# Required work
What you should repeat is the run of lines from the top of the listing below through the line with "de todas las edades", exactly, with no pictures.

# Information given
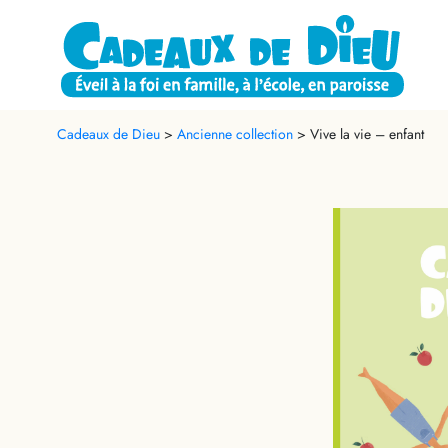
Cadeaux de Dieu
>
Ancienne collection
>
Vive la vie – enfant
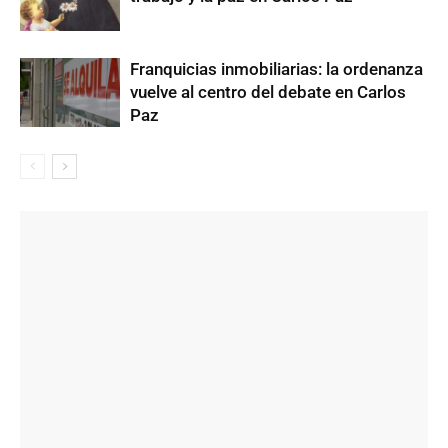
Franquicias inmobiliarias: la ordenanza
vuelve al centro del debate en Carlos
Paz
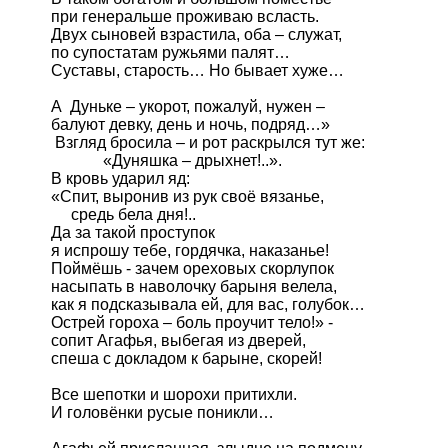
при генеральше проживаю всласть.

Двух сыновей взрастила, оба – служат,

по супостатам ружьями палят…

Суставы, старость… Но бывает хуже…

А  Дуньке – укорот, пожалуй, нужен –

балуют девку, день и ночь, подряд…»

 Взгляд бросила – и рот раскрылся тут же:

             «Дуняшка – дрыхнет!..».  

В кровь ударил яд:

«Спит, выронив из рук своё вязанье,

     средь бела дня!.. 

Да за такой проступок

я испрошу тебе, гордячка, наказанье!

Поймёшь - зачем ореховых скорлупок 

насыпать в наволочку барыня велела,

как я подсказывала ей, для вас, голубок…

Острей гороха – боль проучит тело!» -

сопит Агафья, выбегая из дверей,

спеша с докладом к барыне, скорей!

Все шепотки и шорохи притихли.

И головёнки русые поникли… 
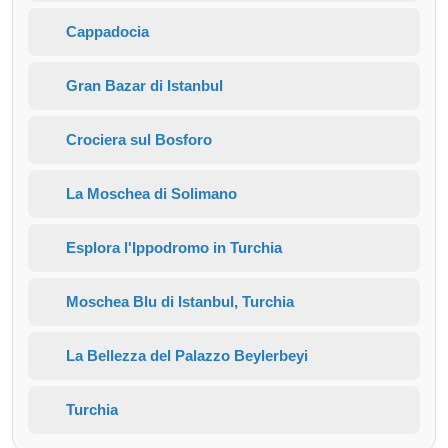
Cappadocia
Gran Bazar di Istanbul
Crociera sul Bosforo
La Moschea di Solimano
Esplora l'Ippodromo in Turchia
Moschea Blu di Istanbul, Turchia
La Bellezza del Palazzo Beylerbeyi
Turchia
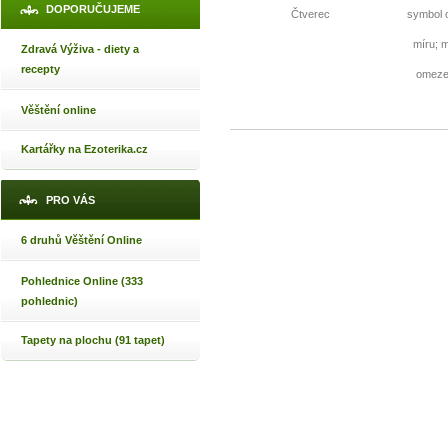
DOPORUČUJEME
Čtverec
symbol o
míru; 
Zdravá Výživa - diety a
recepty
omeze
Věštění online
Kartářky na Ezoterika.cz
PRO VÁS
6 druhů Věštění Online
Pohlednice Online (333
pohlednic)
Tapety na plochu (91 tapet)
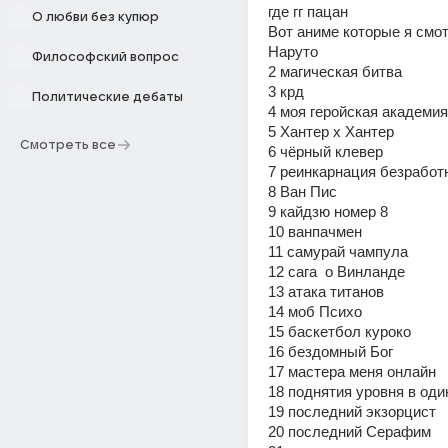
где гг пацан 
О любви без купюр
Вот аниме которые я смотр
Наруто 
Философский вопрос
2 магическая битва 
3 крд 
Политические дебаты
4 моя геройская академия
5 Хантер х Хантер 
Смотреть все
6 чёрный клевер 
7 реинкарнация безработн
8 Ван Пис 
9 кайдзю номер 8 
10 ванпачмен 
11 самурай чампула 
12 сага  о Винланде 
13 атака титанов
14 моб Психо 
15 баскетбол куроко 
16 бездомный Бог
17 мастера меня онлайн 
18 поднятия уровня в оди
19 последний экзорцист 
20 последний Серафим 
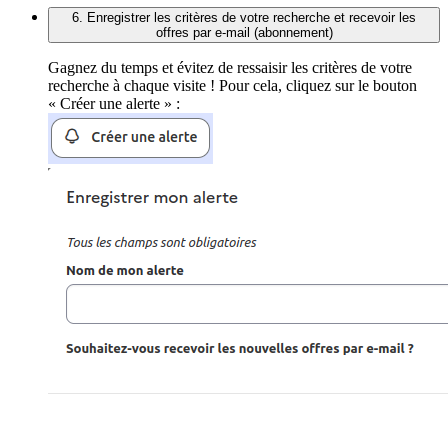
6. Enregistrer les critères de votre recherche et recevoir les
offres par e-mail (abonnement)
Gagnez du temps et évitez de ressaisir les critères de votre
recherche à chaque visite ! Pour cela, cliquez sur le bouton
« Créer une alerte » :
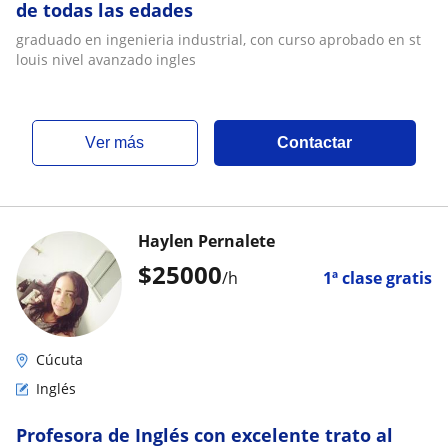
de todas las edades
graduado en ingenieria industrial, con curso aprobado en st
louis nivel avanzado ingles
ver más
Contactar
Haylen Pernalete
$
25000
/h
1ª clase gratis
Cúcuta
Inglés
Profesora de Inglés con excelente trato al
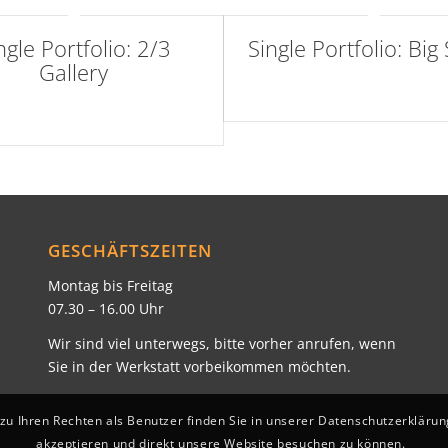
ngle Portfolio: 2/3
Single Portfolio: Big 
Gallery
fire/water
wind/earth
GESCHÄFTSZEITEN
Montag bis Freitag
07.30 – 16.00 Uhr
Wir sind viel unterwegs, bitte vorher anrufen, wenn
Sie in der Werkstatt vorbeikommen möchten.
 Ihren Rechten als Benutzer finden Sie in unserer Datenschutzerklärung
akzeptieren und direkt unsere Website besuchen zu können.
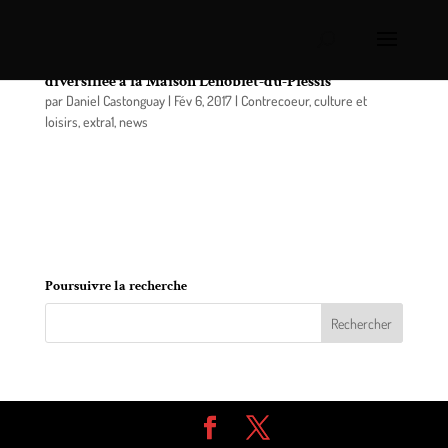
Contrecoeur: une programmation hivernale
diversifiée à la Maison Lenoblet-du-Plessis
par
Daniel Castonguay
|
Fév 6, 2017
|
Contrecoeur
,
culture et
loisirs
,
extra1
,
news
Culture C vous dévoile sa programmation hiver-
printemps 2017, dont les expositions et spectacles
auront lieu à la Maison Lenoblet-du-Plessis de
Contrecoeur.
Poursuivre la recherche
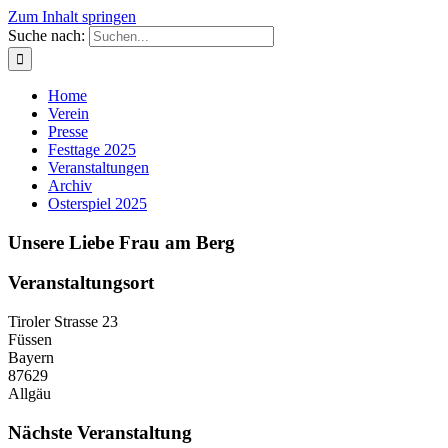
Zum Inhalt springen
Suche nach:
Home
Verein
Presse
Festtage 2025
Veranstaltungen
Archiv
Osterspiel 2025
Unsere Liebe Frau am Berg
Veranstaltungsort
Tiroler Strasse 23
Füssen
Bayern
87629
Allgäu
Nächste Veranstaltung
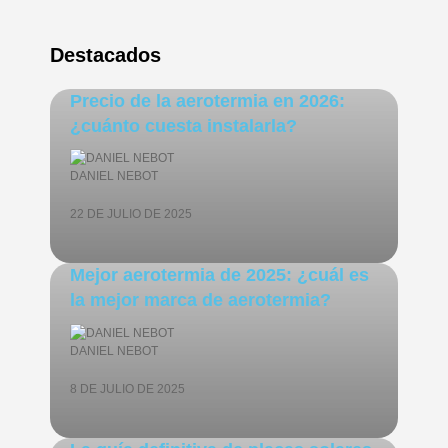
Destacados
Precio de la aerotermia en 2026:
¿cuánto cuesta instalarla?
DANIEL NEBOT
22 DE JULIO DE 2025
Mejor aerotermia de 2025: ¿cuál es
la mejor marca de aerotermia?
DANIEL NEBOT
8 DE JULIO DE 2025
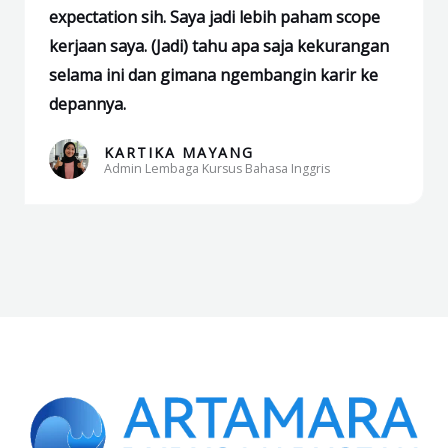
expectation sih. Saya jadi lebih paham scope
of
kerjaan saya. (Jadi) tahu apa saja kekurangan
5
selama ini dan gimana ngembangin karir ke
depannya.
KARTIKA MAYANG
Admin Lembaga Kursus Bahasa Inggris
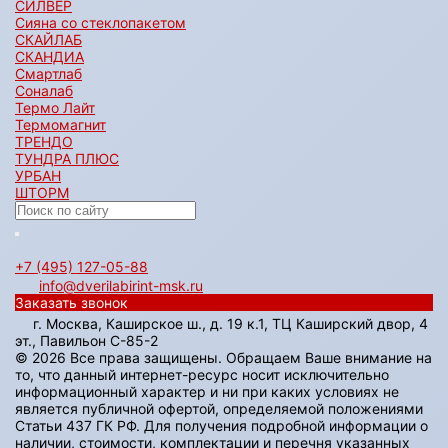
СИЛВЕР
Сияна со стеклопакетом
СКАЙЛАБ
СКАНДИA
Смартлаб
Соналаб
Термо Лайт
Термомагнит
ТРЕНДО
ТУНДРА ПЛЮС
УРБАН
ШТОРМ
+7 (495) 127-05-88‬
info@dverilabirint-msk.ru
Заказать звонок
г. Москва, Каширское ш., д. 19 к.1, ТЦ Каширский двор, 4
эт., Павильон C-85-2
© 2026 Все права защищены. Обращаем Ваше внимание на
то, что данный интернет-ресурс носит исключительно
информационный характер и ни при каких условиях не
является публичной офертой, определяемой положениями
Статьи 437 ГК РФ. Для получения подробной информации о
наличии, стоимости, комплектации и перечня указанных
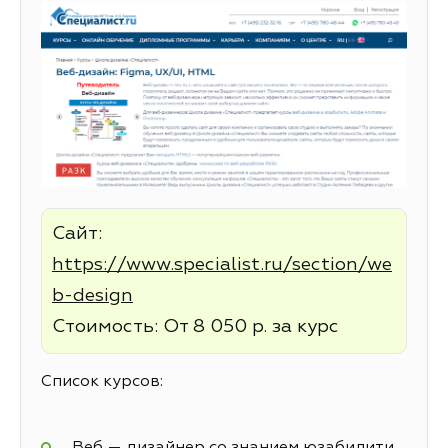
Сайт:
https://www.specialist.ru/section/we
b-design
Стоимость: От 8 050 р. за курс
Список курсов:
Веб — дизайнер со знанием юзабилити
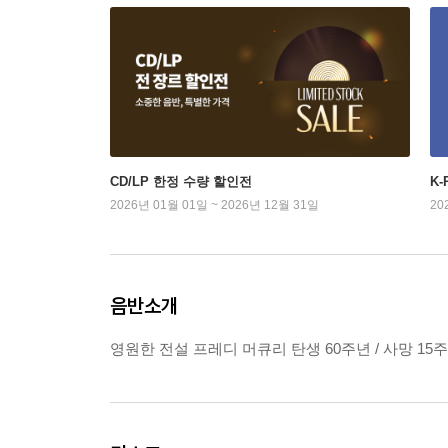
CD/LP 한정 수량 할인전
K
2026년 01월 01일 ~ 2026년 12월 31일
20
음반소개
영원한 전설 프레디 머큐리 탄생 60주년 / 사망 15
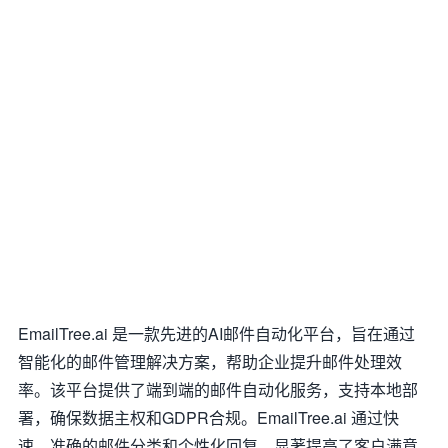
EmailTree.ai 是一款先进的AI邮件自动化平台，旨在通过
智能化的邮件管理解决方案，帮助企业提升邮件处理效
率。该平台提供了端到端的邮件自动化服务，支持本地部
署，确保数据主权和GDPR合规。EmailTree.ai 通过快
速、准确的邮件分类和个性化回复，显著提高了客户满意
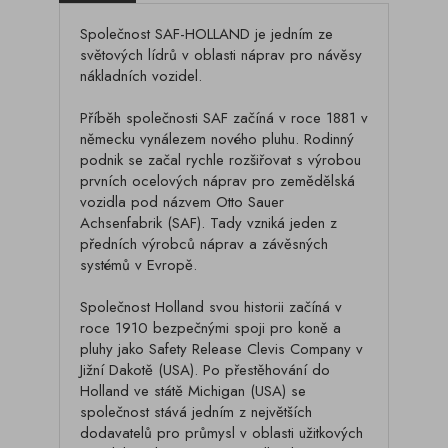
Společnost SAF-HOLLAND je jedním ze
světových lídrů v oblasti náprav pro návěsy
nákladních vozidel.
Příběh společnosti SAF začíná v roce 1881 v
německu vynálezem nového pluhu. Rodinný
podnik se začal rychle rozšiřovat s výrobou
prvních ocelových náprav pro zemědělská
vozidla pod názvem Otto Sauer
Achsenfabrik (SAF). Tady vzniká jeden z
předních výrobců náprav a závěsných
systémů v Evropě.
Společnost Holland svou historii začíná v
roce 1910 bezpečnými spoji pro koně a
pluhy jako Safety Release Clevis Company v
Jižní Dakotě (USA). Po přestěhování do
Holland ve státě Michigan (USA) se
společnost stává jedním z největších
dodavatelů pro průmysl v oblasti užitkových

# Solution to the exercise
Cadeaux de Dieu
>
Ancienne collection
>
Vive la vie – enfant
Franquicias inmobiliarias: la ordenanza
vuelve al centro del debate en Carlos
Paz
при генеральше проживаю всласть.

Двух сыновей взрастила, оба – служат,

по супостатам ружьями палят…

Суставы, старость… Но бывает хуже…

А  Дуньке – укорот, пожалуй, нужен –

балуют девку, день и ночь, подряд…»

 Взгляд бросила – и рот раскрылся тут же:

             «Дуняшка – дрыхнет!..».  

В кровь ударил яд:

«Спит, выронив из рук своё вязанье,

     средь бела дня!.. 

Да за такой проступок

я испрошу тебе, гордячка, наказанье!

Поймёшь - зачем ореховых скорлупок 

насыпать в наволочку барыня велела,

как я подсказывала ей, для вас, голубок…

Острей гороха – боль проучит тело!» -

сопит Агафья, выбегая из дверей,

спеша с докладом к барыне, скорей!

Все шепотки и шорохи притихли.

И головёнки русые поникли… 
Cappadocia
Gran Bazar di Istanbul
Crociera sul Bosforo
La Moschea di Solimano
Esplora l'Ippodromo in Turchia
Moschea Blu di Istanbul, Turchia
La Bellezza del Palazzo Beylerbeyi
Turchia
DOPORUČUJEME
Čtverec
symbol o
míru; 
Zdravá Výživa - diety a
recepty
omeze
Věštění online
Kartářky na Ezoterika.cz
PRO VÁS
6 druhů Věštění Online
Pohlednice Online (333
pohlednic)
Tapety na plochu (91 tapet)
где гг пацан 
О любви без купюр
Вот аниме которые я смотр
Наруто 
Философский вопрос
2 магическая битва 
3 крд 
Политические дебаты
4 моя геройская академия
5 Хантер х Хантер 
Смотреть все
6 чёрный клевер 
7 реинкарнация безработн
8 Ван Пис 
9 кайдзю номер 8 
10 ванпачмен 
11 самурай чампула 
12 сага  о Винланде 
13 атака титанов
14 моб Психо 
15 баскетбол куроко 
16 бездомный Бог
17 мастера меня онлайн 
18 поднятия уровня в оди
19 последний экзорцист 
20 последний Серафим 
6. Enregistrer les critères de votre recherche et recevoir les
offres par e-mail (abonnement)
Gagnez du temps et évitez de ressaisir les critères de votre
recherche à chaque visite ! Pour cela, cliquez sur le bouton
« Créer une alerte » :
de todas las edades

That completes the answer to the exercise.